Me thinks Aquan8tor is right...the deep ruffled bark AND the blood-red layer just inside the bark look like black oak.

I only know this because my buddy gave me a tree for my birthday last year...black oak, topped by Katrina, but still alive. I haven't gotten to it yet, but it has that dark red/purple layer under the bark.

Anyway, that's a real pretty cant. I can't wait to try my mini-mill.


----------



## woodshop (Jan 9, 2008)

wdchuck said:


> It appears that the mini mill is a handy and useful tool, for straight out slabbing it eliminates theneed to turn a log.
> 
> A fine accompaniment to a ripsaw.



I could see one of these saving me some time in some situations, since I could slab the side of smaller dia logs instead of rotating them and setting up the csm. This would be quicker. Not sure with large logs though, say 36" dia if it would go any faster. Might not even be able to do what I want on a log that large with a mini mill, don't know. Anybody tried this on something that large? What are the practical limits of the mini-mill?


----------



## Marmaduck (Jan 9, 2008)

woodshop said:


> I could see one of these saving me some time in some situations, since I could slab the side of smaller dia logs instead of rotating them and setting up the csm. This would be quicker. Not sure with large logs though, say 36" dia if it would go any faster. Might not even be able to do what I want on a log that large with a mini mill, don't know. Anybody tried this on something that large? What are the practical limits of the mini-mill?

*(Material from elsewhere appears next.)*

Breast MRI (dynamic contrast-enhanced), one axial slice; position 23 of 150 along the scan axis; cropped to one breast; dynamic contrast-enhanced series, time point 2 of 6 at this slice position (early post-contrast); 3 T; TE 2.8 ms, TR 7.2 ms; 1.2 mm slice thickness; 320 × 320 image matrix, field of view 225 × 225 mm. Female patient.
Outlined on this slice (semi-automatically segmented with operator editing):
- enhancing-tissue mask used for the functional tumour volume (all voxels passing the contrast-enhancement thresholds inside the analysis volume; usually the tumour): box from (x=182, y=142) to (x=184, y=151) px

FWIW, considering I haven't actually used my mini-mill, it seems the mini-mill would only be limited by the size of the saw/bar combo used. I planned to use my little 20" bar on my MS290, but could just as easily use my 28" or 36" bar (on a bigger saw, of course). My plan for this mill was to simply make large logs narrow enough to fit my Mk III mill. Now that I have the 395/36" combo, that won't be necessary very often. I still think it will be nice to pre-edge logs and quickly give me 2 more flat sides to make quarter-sawing go more smoothly.


----------



## rayvil01 (Jan 9, 2008)

Thanks for the replies. As mentioned, at $74, it's hard to argue with the value of it.


----------



## stonykill (Jan 9, 2008)

woodshop said:


> I could see one of these saving me some time in some situations, since I could slab the side of smaller dia logs instead of rotating them and setting up the csm. This would be quicker. Not sure with large logs though, say 36" dia if it would go any faster. Might not even be able to do what I want on a log that large with a mini mill, don't know. Anybody tried this on something that large? What are the practical limits of the mini-mill?

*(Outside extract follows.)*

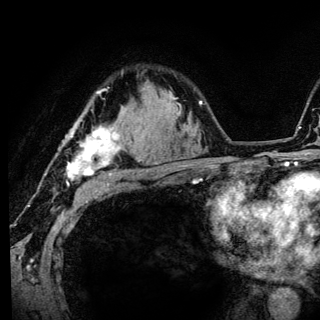
Breast MRI (dynamic contrast-enhanced), one axial slice; slice 95 of 136 in the series (ordered by position); cropped to one breast; dynamic contrast-enhanced series, time point 2 of 6 at this slice position (early post-contrast); 3 T; TE 4.2 ms, TR 8.6 ms; 1.2 mm slice thickness; 320 × 320 image matrix. Female patient.
Annotated regions visible in this slice (semi-automatically segmented with operator editing):
- enhancing-tissue mask used for the functional tumour volume (all voxels passing the contrast-enhancement thresholds inside the analysis volume; usually the tumour): box from (x=66, y=90) to (x=120, y=186) px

woodshop, the minimill is how I was able to mill 30 inch logs with a 58cc saw. With the minimill I was able to slab 2 sides off, roll the log onto its side and slab the other 2 off. Now I'm down to 24 ish inches. Take the minimill and rip that in 1/2...2 - 12 inch cants. Then out comes the csm to make boards. 

The minimill can reduce the size of the large stuff, into realisically usable cants. You know yourself you don't need 24 inch wide boards. :rockn:


----------



## woodshop (Jan 9, 2008)

stonykill said:


> woodshop, the minimill is how I was able to mill 30 inch logs with a 58cc saw. With the minimill I was able to slab 2 sides off, roll the log onto its side and slab the other 2 off. Now I'm down to 24 ish inches. Take the minimill and rip that in 1/2...2 - 12 inch cants. Then out comes the csm to make boards.
> 
> The minimill can reduce the size of the large stuff, into realisically usable cants. You know yourself you don't need 24 inch wide boards. :rockn:



Got it... so again I'm just wondering if this thing can save me time in certain situations where it would go faster than setting up the csm. 

No, rarely does a woodworker need 24 inch wide boards. In fact, I rarely use more than 8 inch wide boards for lots of reasons. Occasionally the need does arise. I have plans to make and sell a 24 inch wide 8/4 cutting board. In that case, was going to use two 12 inch wide boards glued up with biscuits, so there would be an example of a wide board. But table tops, most furniture, no... boards that wide give rise to stability and movement problems.


----------



## BlueRider (Jan 10, 2008)

Iv'e seen several refrences recently about not using wide boards when building furniture. Being a furniture maker I certianly understand the sound design principles in using multiple narrow boards vs using a single wide one. However I tend to mill all my wood trough and through and keep the slabs as wide as possible. By keeping the slabs as wide as possible it allows me to select my 8" boards out of the best possible grain. I also have several designs that use boards up to 12" so having wide boards allows me to use the wood for those designs or for other stuff. 

Another reason why I like to leave my slabs wide is because I like to stack them as they came off the log. this makes it easier to keep track of the order of the boards in case I want to book match them in a design later on. 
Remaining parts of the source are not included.